Directions for this task:
Using the records below, give the number of lines where the word "APERTURE" appears, with no further output.

Provided data:

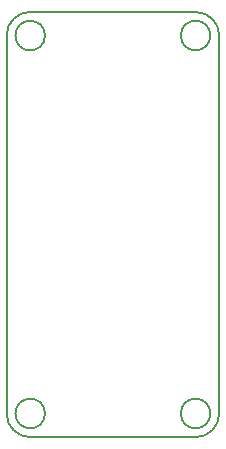
<source format=gbr>
G04 #@! TF.GenerationSoftware,KiCad,Pcbnew,(5.0.0)*
G04 #@! TF.CreationDate,2018-11-25T17:17:40-05:00*
G04 #@! TF.ProjectId,addressable_7seg,6164647265737361626C655F37736567,0.1a*
G04 #@! TF.SameCoordinates,Original*
G04 #@! TF.FileFunction,Profile,NP*
%FSLAX46Y46*%
G04 Gerber Fmt 4.6, Leading zero omitted, Abs format (unit mm)*
G04 Created by KiCad (PCBNEW (5.0.0)) date 11/25/18 17:17:40*
%MOMM*%
%LPD*%
G01*
G04 APERTURE LIST*
%ADD10C,0.200000*%
G04 APERTURE END LIST*
D10*
X178494500Y-109001100D02*
G75*
G03X178494500Y-109001100I-1250000J0D01*
G01*
X164494500Y-109001100D02*
G75*
G03X164494500Y-109001100I-1250000J0D01*
G01*
X164494500Y-141001100D02*
G75*
G03X164494500Y-141001100I-1250000J0D01*
G01*
X178494500Y-141001100D02*
G75*
G03X178494500Y-141001100I-1250000J0D01*
G01*
X179244500Y-109001100D02*
X179244500Y-141001100D01*
X179244500Y-141001100D02*
G75*
G02X177244500Y-143001100I-2000000J0D01*
G01*
X177244500Y-143001100D02*
X163244500Y-143001100D01*
X163244500Y-143001100D02*
G75*
G02X161244500Y-141001100I0J2000000D01*
G01*
X161244500Y-141001100D02*
X161244500Y-109001100D01*
X161244500Y-109001100D02*
G75*
G02X163244500Y-107001100I2000000J0D01*
G01*
X163244500Y-107001100D02*
X177244500Y-107001100D01*
X177244500Y-107001100D02*
G75*
G02X179244500Y-109001100I0J-2000000D01*
G01*
M02*

</source>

Answer space:
2